Coworker1: Well do you have a better idea?
Me: Yeah, how about putting them in front of a fucking fan, you have a fan at your desk...how about aiming that bitch at your shoes?
Coworker1: But if I don't have the fan blowing on me, I get too hot.
Me: OH YOU'RE HOT? LISTEN PRINCESS FUCKER, I'M TURNING THE SPACE HEATER OFF. IF YOU TURN IT BACK ON I'M GOING TO STAND IN FRONT OF THE SPACE HEATER, JUST OVER YOUR SHOES, JOG IN ONE SPOT - MAYBE ADD A FEW JUMPING JACKS IN THERE FOR VARIETY - AND SWEAT MY SWEET MOTHERFUCKING MEAT EATING SWEAT ALL OVER YOUR $3 PAYLESS SPECIAL EDITIONS. THEY'LL NEVER DRY, SO HELP ME GOD.
Jul 8th
*A Korean-American man bumps into ME on the street*
*He is with his wife and she is carrying their baby and a shit load of stuff in a bag*
Me: Shilay-ham-ne-da
Koram: What the fuck did you just say to me?
Me: I said shilay-ham-ne-da
Koram: What the fu...
His Wife: It mea....
Koram: Stay out of this honey. WHAT. THE. FUCK. did you say to ME?
Me: I said excuse me, which I now regret saying because a) you bumped into me, and b) you have got to be one of the RUDEST MOTHERFUCKERS ON THE PLANET. GET THE FUCK OUT OF MY FACE, HELP YOUR WIFE CARRY SOMETHING, AND FOR CHRIST SAKE, AT LEAST LEARN SOME BASIC MOTHERFUCKING KOREAN. I SWEAR TO MOTHERFUCKING GOD I HATE PEOPLE LIKE YOU, AND ITS A GOD DAMN CRYING SHAME MY BLADES ARE IN THE SHOP BEING TUNED....CUZ YOUR MANNERS NEED A MOTHERFUCKING SHAVE!!!

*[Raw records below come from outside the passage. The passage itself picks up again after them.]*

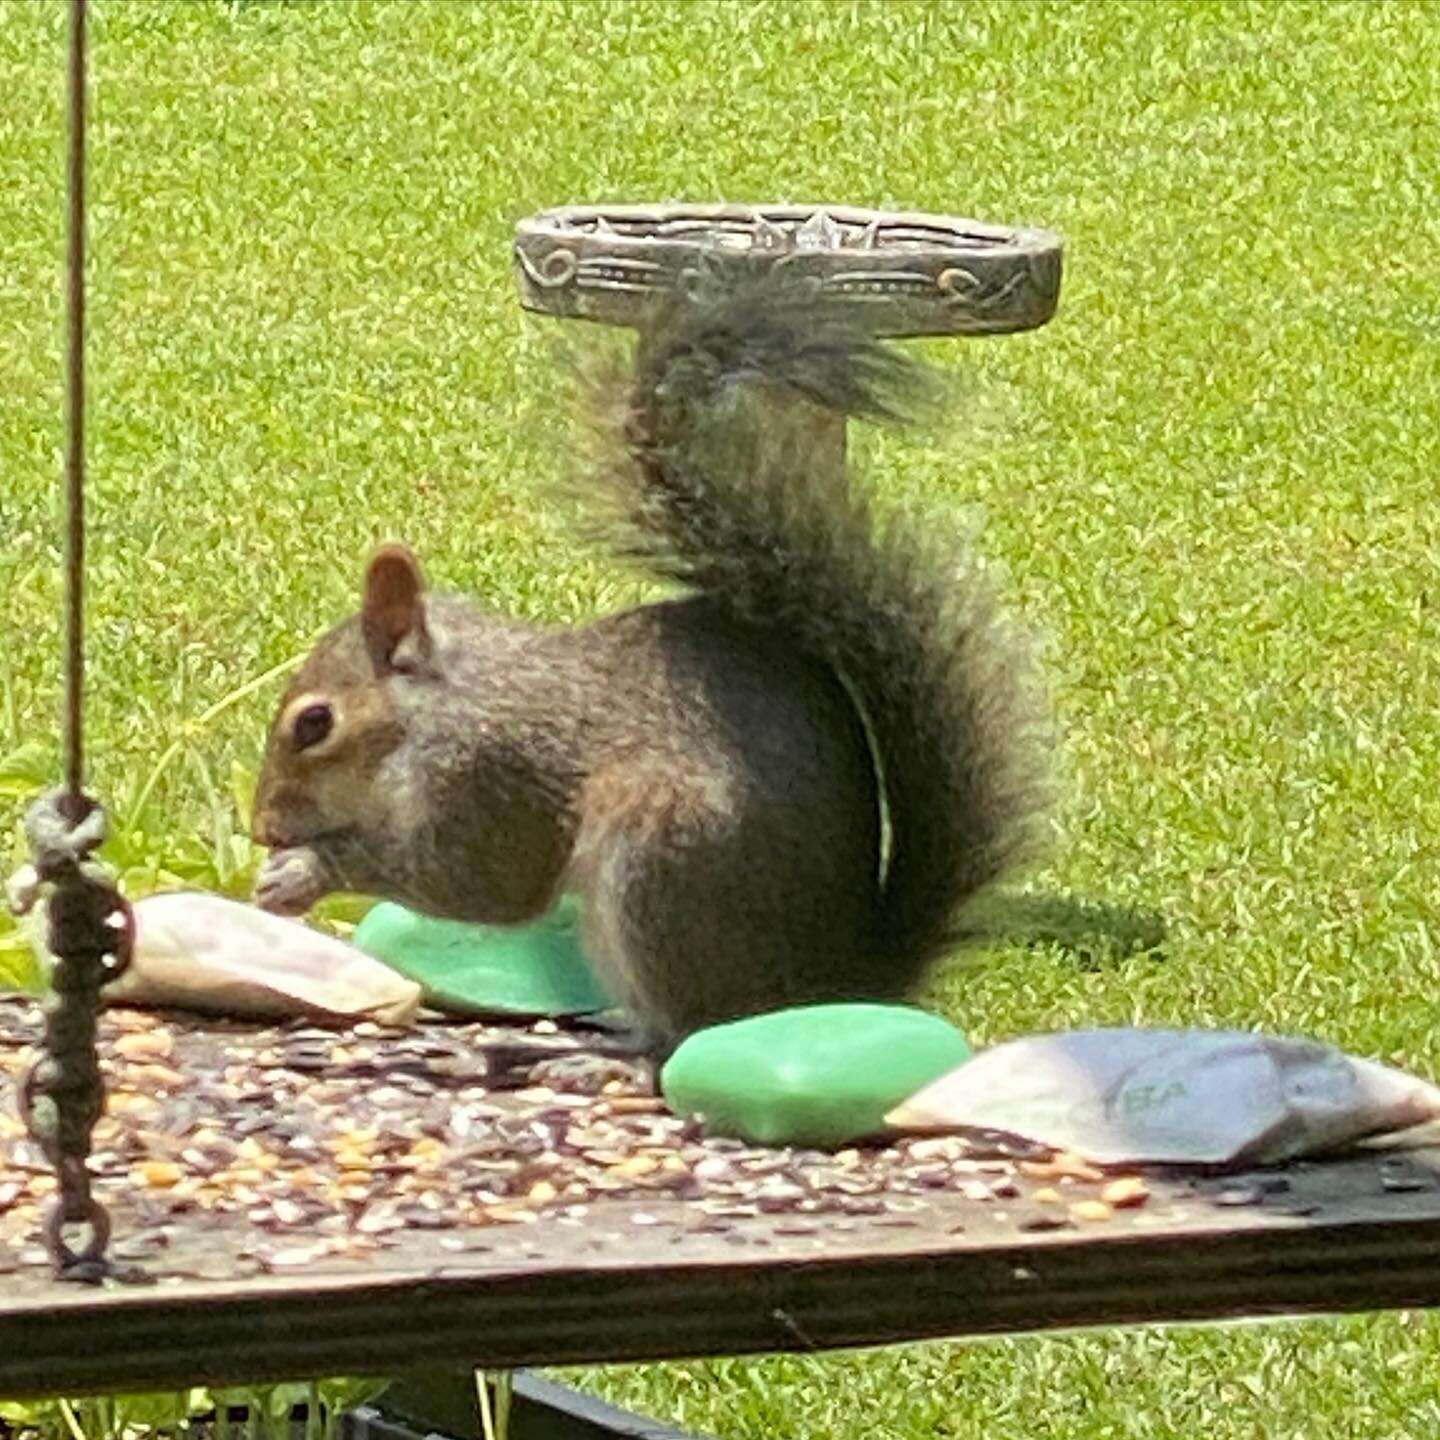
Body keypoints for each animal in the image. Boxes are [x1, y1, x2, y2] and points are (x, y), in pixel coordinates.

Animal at [253, 264, 1048, 1054]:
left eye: (314, 724)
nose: (262, 827)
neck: (438, 708)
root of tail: (833, 984)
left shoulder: (488, 777)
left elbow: (483, 883)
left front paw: (304, 871)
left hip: (661, 865)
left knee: (683, 1029)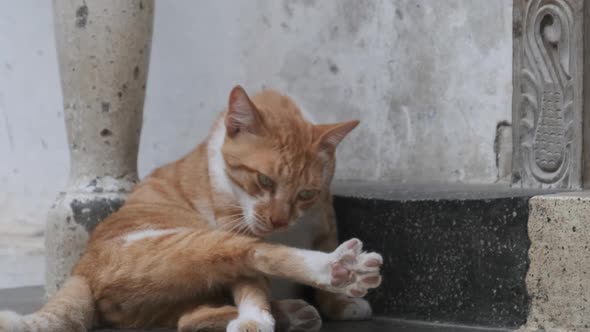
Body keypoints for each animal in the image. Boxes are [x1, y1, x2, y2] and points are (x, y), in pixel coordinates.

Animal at [0, 86, 386, 332]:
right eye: (263, 180)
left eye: (305, 193)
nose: (277, 219)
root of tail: (81, 269)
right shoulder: (234, 226)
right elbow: (252, 281)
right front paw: (255, 320)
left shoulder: (325, 220)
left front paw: (340, 305)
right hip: (190, 242)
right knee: (253, 257)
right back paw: (333, 272)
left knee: (190, 318)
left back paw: (297, 310)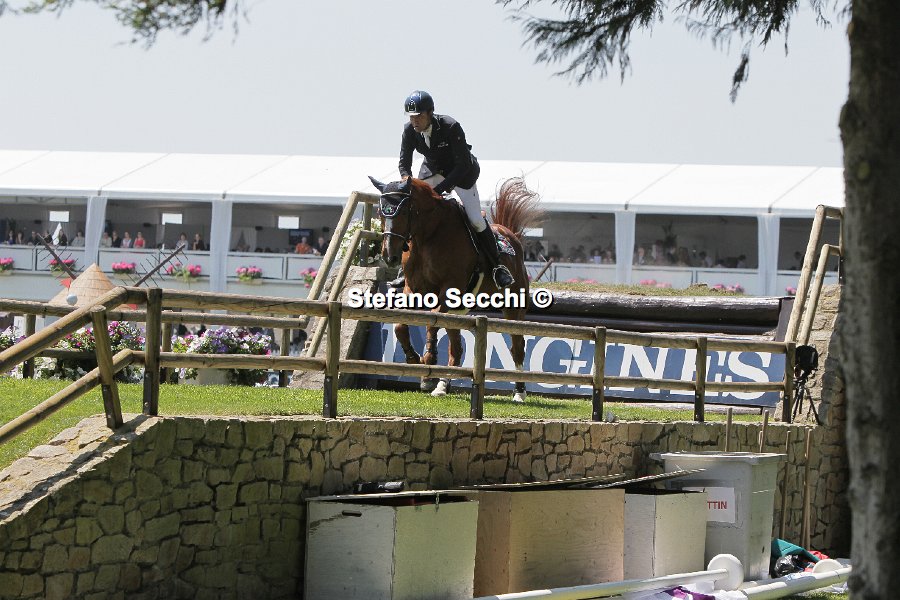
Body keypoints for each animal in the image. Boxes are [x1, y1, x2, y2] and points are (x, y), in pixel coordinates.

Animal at [367, 175, 543, 403]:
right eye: (381, 213)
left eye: (404, 212)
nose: (390, 256)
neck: (428, 236)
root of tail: (509, 234)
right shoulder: (413, 289)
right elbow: (400, 325)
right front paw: (414, 358)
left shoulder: (450, 290)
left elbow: (432, 321)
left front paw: (428, 361)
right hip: (460, 310)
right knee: (456, 350)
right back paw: (442, 386)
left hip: (513, 306)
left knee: (517, 346)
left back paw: (519, 392)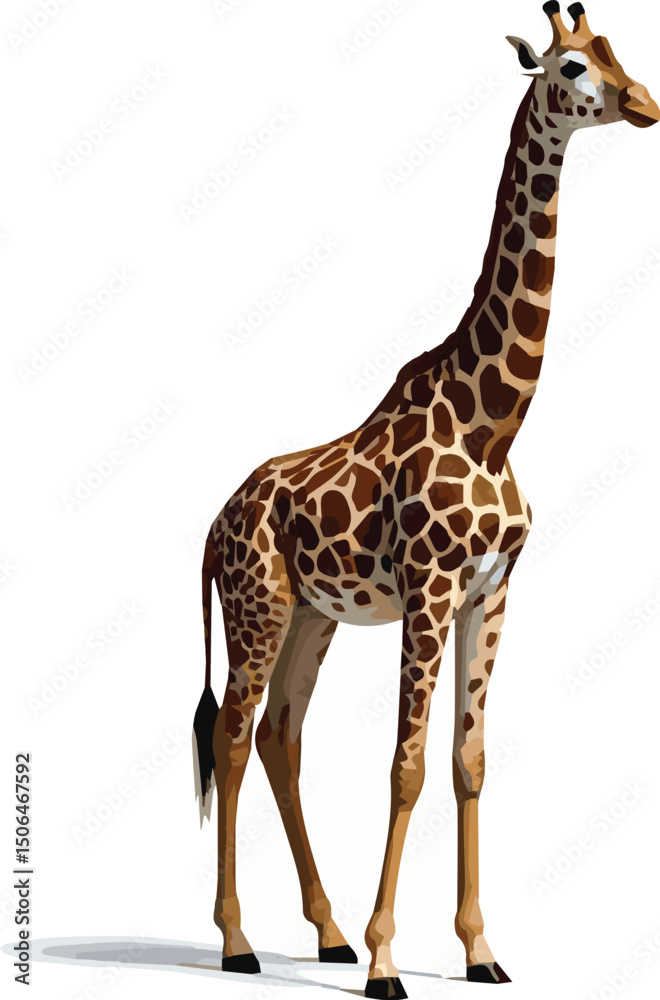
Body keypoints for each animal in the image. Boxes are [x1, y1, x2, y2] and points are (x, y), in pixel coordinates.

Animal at [192, 4, 658, 995]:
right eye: (571, 65)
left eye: (619, 52)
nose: (643, 104)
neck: (495, 424)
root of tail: (213, 523)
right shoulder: (432, 590)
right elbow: (404, 766)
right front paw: (385, 962)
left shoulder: (493, 590)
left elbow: (467, 761)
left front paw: (480, 952)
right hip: (258, 609)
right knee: (234, 739)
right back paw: (239, 941)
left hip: (312, 615)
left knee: (282, 737)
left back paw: (324, 930)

Koram: You best watch your mouth. Do you know what I could do to you?
Me: I know what you can't do. You can't make all these people stop laughing at you.
*He looks around to see a bunch of people working at street food stalls and clothes tables laughing and making fun of him*
Me: Get back on the boat pak-ee-bowl-ay fucker!!! Oh, sorry, I said get back on the boat cockroach fucker!!
Jul 6th
Coworker: Why don't you eat some watermelon?
Me: Thanks, but I don't really like watermelon.
Coworker: Why not?
Me: Ummm, I just don't?
Coworker: Did you ever try it in your home country?
Me: WHAT? THE? FUCK? Didn't you go to school in the United States?
Coworker: Yes, I did.
Me: Did they have MOTHERFUCKING WATERMELON THERE?
Coworker: Yes.
Me: SO YOU DON'T FUCKING THINK THAT A TRUCK CARRYING WATERMELONS CAN CROSS THE LONGEST UNDE-FUCKING-FENDED BORDER IN THE WORLD AND DELIVER THE-NINETY-NINE-POINT-NINE-PER-FUCKING-CENT-WATER-FRUIT TO GOD DAMN CANADIAN MOTHERFUCKERS TO "TRY"?
Coworker: jeeez, you get so mad.
Me: JEEEZ, SUCH FUCKING RIDIC SHIT COMES OUT OF YOUR MOUTH, IT'S FUCKING INFURIATING. FUCK OFF BEFORE I GET THE EXACTO.